2001-08-03 until 2001-09-23
Photographer's Gallery
London, , UK

Shirana Shahbazi's stunning installation Goftare Nik (Good Words)1 explores the physical landscape and human faces of contemporary Iran, through a combination of colour photography and large-scale painting. What little photography there is, in Iran, has tended to be dominated by black-and-white reportage. Shirana Shahbazi's images are, by contrast, sweetly coloured, emotionally detached, and do not appear to tell an immediately obvious story. Her photography marries a Germanic-style cool observation, to pictorial traditions as diverse as propaganda painting and ancient Persian miniatures.

Like the scenes of singing and dancing and feasting in miniature paintings, her photographs impart an epic quality to modest scenes of social activity: people at home, at work, at play, people at parties and weddings. When Shahbazi commissions a street poster painter (still, in the absence of large scale printing techniques in Iran, the purveyors of cinema hoardings, political posters and street advertising) to paint one of her photographs on a huge scale, she co-opts a street vernacular which is simultaneously heroic and kitsch. These paintings are returned to her installations, sometimes re-photographed, sometimes incorporated just as they are.

The people in Shahbazi's photographs are treated as social types rather than specific individuals - a young army conscript, a Shi'ite fundamentalist, a female office worker, a middle-class Westernized family, a bride and groom, a heavily made-up, chador-clad woman. Collectively (her images are always grouped together in dense arrangements) they create a complex portrait of Tehran, its surrounding landscape, and the people who inhabit it. There is a deliberate refusal to romanticise or exoticise her images of Iranian life, which distinguishes Shahbazi from many contemporary Iranian artists and film-makers. She strips the imagery of the Orientalist imaginary - the desert, the odalisque, the veiled woman - down to its bare reality.
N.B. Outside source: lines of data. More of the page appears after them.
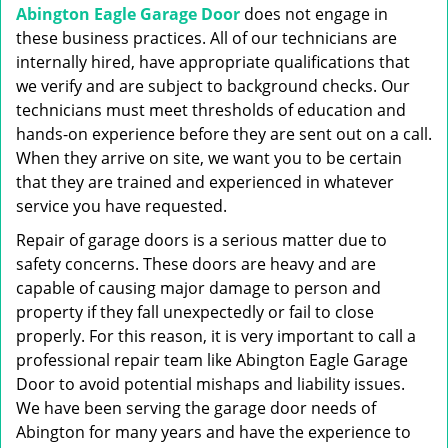
Abington Eagle Garage Door
does not engage in
these business practices. All of our technicians are
internally hired, have appropriate qualifications that
we verify and are subject to background checks. Our
technicians must meet thresholds of education and
hands-on experience before they are sent out on a call.
When they arrive on site, we want you to be certain
that they are trained and experienced in whatever
service you have requested.
Repair of garage doors is a serious matter due to
safety concerns. These doors are heavy and are
capable of causing major damage to person and
property if they fall unexpectedly or fail to close
properly. For this reason, it is very important to call a
professional repair team like Abington Eagle Garage
Door to avoid potential mishaps and liability issues.
We have been serving the garage door needs of
Abington for many years and have the experience to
The complexity of Iranian society cannot simply be reduced, she feels, to the question of hejab and the oppression of women, but has to be understood in terms of competing forces of tradition and change. It is a society where women can be apprehended for wearing lipstick on the street, and yet more women than men currently attend university, and a female politician is one of Khatami's vice-presidents. It is a society in which the march of Western-style progress (nowhere more evident than in the frantically expanding city of Tehran) clashes continually with the State's rigid religious controls. In avoiding an explicitly political stance, Shahbazi is able to reveal Iranian contemporary life with all its contradictions and ambiguities intact.

Shirana Shahbazi was born in 1974 in Tehran. She studied photography at the Fachhochschule in Dortmund, and at the Hochshule für Kunst und Gestaltung in Zurich. Her recent exhibitions include Heimaten at the Galerie für zeitgenössische Kunst, Leipzig, and Zurich - Urban Diary, at Galerie Bob van Oursouw in Zurich.

Kate Bush
Senior Programmer

1 Good Words derives from the Zoroastrian credo of good thoughts, good words, good deeds and refers back to an optimistic religious morality Shahbazi sees as fundamental to the spiritual traditions of her country.